When Sai Baba first arrived at Shirdi he took shelter under a margosa or neem tree in the outskirts of the village. This place is now called Gurusthan, meaning the place of the guru. Baba gave a lot of importance to the role of a guru in helping a devotee to gain enlightenment. He said, “In human life, the guru’s place is prominent. By keeping faith in the guru everything is gained. A devotee’s entire strength is due to his guru and devotion to a guru is superior to devotion to gods and goddesses. The guru is the Supreme Being.”
There is a large flourishing neem tree here that even during the lifetime of Baba was revered by people. However his attitude to the tree was as always, one of complete practicality. Once a building called Sathe Wada was being constructed nearby and a branch of the tree was in the way but the labourers were nervous about cutting it, thinking it would displease Baba. When he heard about it Baba immediately gave his permission but the labourers were still reluctant about touching the tree. Then Baba himself climbed the tree and chopped off the branch.
Today beside the neem tree, Gurusthan has a pair of marble padukas on a pedestal that were installed there during Baba’s lifetime. There is a large marble platform with a small shrine with a shivalingam. A small dhuni fire burns nearby and there is an image of Sai Baba.
Sai Baba turned a wasteland behind Dwarkamai into a garden with his own hands. He planted flowers and trees and tended to them and he would visit this area every day accompanied by his disciple Abdul Baba. On his way to the garden Baba would walk out of Dwarkamai and along the way he would always stand for a moment before a small Vitthala temple. Today a small shrine with a pair of marble padukas marks the spot where he used to stand.
Today Lendi Bagh has been landscaped with lawns, paved walking paths, flower beds and fountains. Baba had planted a neem and a Bodhi tree here and between the two trees the Nanda Deep burns. This is a perpetually burning lamp that was originally lit by Baba and he asked Abdul Baba to tend it. Sai Baba would often sit nearby in deep meditation and perform special rituals by sprinkling water in the four directions around the lamp.
Khandoba is a popular pastoral deity of Maharashtra and is now worshipped as a form of Lord Shiva. The Khandoba Temple that once stood at the outskirts of the village of Shirdi plays an important part in the legend of Sai Baba. It was here that a young man wearing the kafni robe of a Muslim faqir arrived in the wedding procession of Chand Patil. Here he was seen by Mhalsapati, the priest of the Khandoba Temple who greeted him by saying, “Ya Sai!” or welcome Sai. One day the nameless faqir would be called Sai Baba and Mhalsapati would become one of his most devoted disciples.
Inside the small shrine there is a colourful image of the deity Khadoba flanked by his two wives Mhalsa, worshipped as a form of Parvati and Baanai a form of the River Ganga. The old banyan tree outside the temple is said to be the one under which the bullock cart carrying the marriage party had stopped over a century and half ago.
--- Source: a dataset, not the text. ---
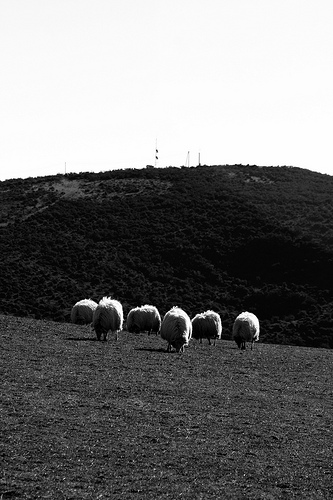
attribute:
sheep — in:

Upasani Maharaj, a prominent devotee of Sai Baba stayed here for two years and got the shrine renovated.
This small green painted cottage was the home of one of Sai Baba’s most devoted companions who personally too care of him. The cottage stands opposite the Chavadi and contains some memorabilia of Sai Baba.
This museum displays some of the simple possessions of the saint of Shirdi. The most interesting display is of some rare black and white photographs of Sai Baba. It also has a kafni worn by Baba, leather padukas, a set of his chillims in which he smoked tobacco and such every day things like gramophone records, water tumblers, cooking utensils and a stone on which Baba sat to take his bath.